Fritz asked if there was any way to strengthen protections in the current agreement with the FBI, while Fish pressed for an answer on the question of whether Portland really is any less safe under the status quo.

But in a raft of testimony about the Portland Police Bureau's long history of spying on peace groups, as well as the FBI's own litany of misdeeds, many of them summed up in a 2010 report by the Department of Justice's inspector general, it was German's testimony that stuck out.

"On their face, the FBI's polices are in violation of the Oregon statute," he said. "More important would be to study what the FBI's actual practices are... The way the guidelines are actually interpreted by the FBI in practice is actually worse than the base of what the guidelines require."

Update 12:47 PM: Holton brought an equally impressive panel, including two Justice Department officials from Washington who haven't previously been part of the conversation, to address concerns raised by the ACLU. Their names underscore just how much of a win the feds want on this issue.

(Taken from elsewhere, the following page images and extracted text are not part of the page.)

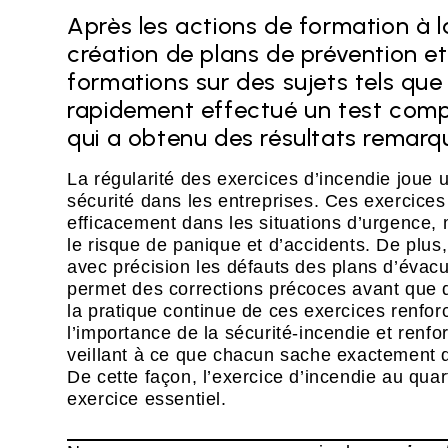
Après les actions de formation à la 
création de plans de prévention et 
formations sur des sujets tels que 
rapidement effectué un test comp
qui a obtenu des résultats remarq
La régularité des exercices d’incendie joue 
sécurité dans les entreprises. Ces exercice
efficacement dans les situations d’urgence
le risque de panique et d’accidents. De plus,
avec précision les défauts des plans d’évacu
permet des corrections précoces avant que d
la pratique continue de ces exercices renfor
l’importance de la sécurité-incendie et renf
veillant à ce que chacun sache exactement qu
De cette façon, l’exercice d’incendie au quar
exercice essentiel.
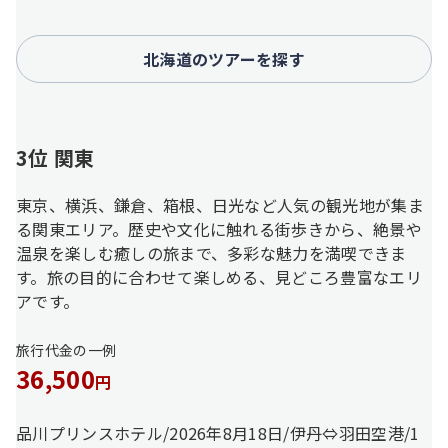
北海道のツアーを探す
3位 関東
東京、横浜、鎌倉、箱根、日光など人気の観光地が集ま
る関東エリア。歴史や文化に触れる街歩きから、絶景や
温泉を楽しむ癒しの旅まで、多彩な魅力を満喫できま
す。旅の目的に合わせて楽しめる、見どころ豊富なエリ
アです。
旅行代金の一例
36,500
円
品川プリンスホテル/2026年8月18日/伊丹⇔羽田空港/1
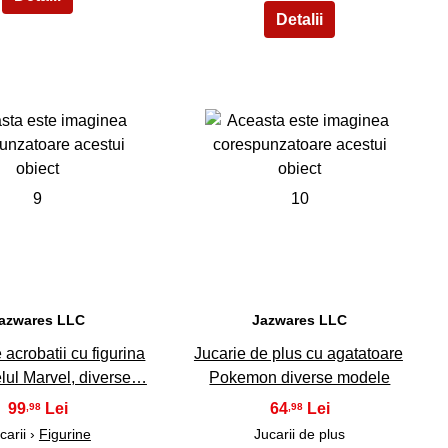
9
10
azwares LLC
Jazwares LLC
 acrobatii cu figurina
Jucarie de plus cu agatatoare
lul Marvel, diverse…
Pokemon diverse modele
99
64
,98
,98
carii ›
Figurine
Jucarii de plus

One panelist was Valerie Caproni, the bureau's legal counsel, who answers directly to its director, and the other is an assistant attorney general, Todd Hinney.

Caproni spoke at length about how the FBI conducts investigations and sought to rebut the ACLU's claims—offered in a raft of files showing confirmed cases of illegal spying stretching from the 1970s into the 21st century—that changes to agency guidelines in 2008 have made it easier for the government to violate civil rights and the First Amendment.

She argued that the changes were meant to streamline rules across the agency and that while they expand the range of permitted investigations, part of a bid to make sure the agency is more "intelligence driven," those probes must still not be based solely on First Amendment-protected actions.

"It doesn't mean were going back to the bad old days of J. Edgar Hoover," she said.

Answering whether the city could negotiate "secret" clearance for Adams, Holton noted that out of 56 JTTFs and hundreds of elected officials serving in those jurisdictions since September 11, only eight mayors have had security clearance. "And two of them are named Tom Potter and Vera Katz. This is an exceptional thing."